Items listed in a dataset
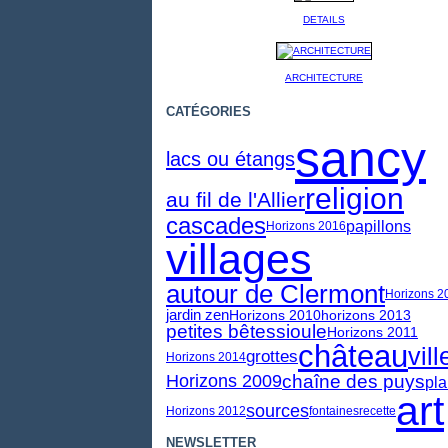
DETAILS
ARCHITECTURE
CATÉGORIES
sancy
lacs ou étangs
religion
au fil de l'Allier
cascades
papillons
Horizons 2016
villages
autour de Clermont
Horizons 2
jardin zen
Horizons 2010
horizons 2013
petites bêtes
sioule
Horizons 2011
château
vill
grottes
Horizons 2014
chaîne des puys
Horizons 2009
pla
art
sources
Horizons 2012
fontaines
recette
NEWSLETTER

**What this task involves**
Leave out the images and copy every record above exactly.

**Result of the exercise**
DETAILS
ARCHITECTURE
CATÉGORIES
sancy
lacs ou étangs
religion
au fil de l'Allier
cascades
papillons
Horizons 2016
villages
autour de Clermont
Horizons 2
jardin zen
Horizons 2010
horizons 2013
petites bêtes
sioule
Horizons 2011
château
vill
grottes
Horizons 2014
chaîne des puys
Horizons 2009
pla
art
sources
Horizons 2012
fontaines
recette
NEWSLETTER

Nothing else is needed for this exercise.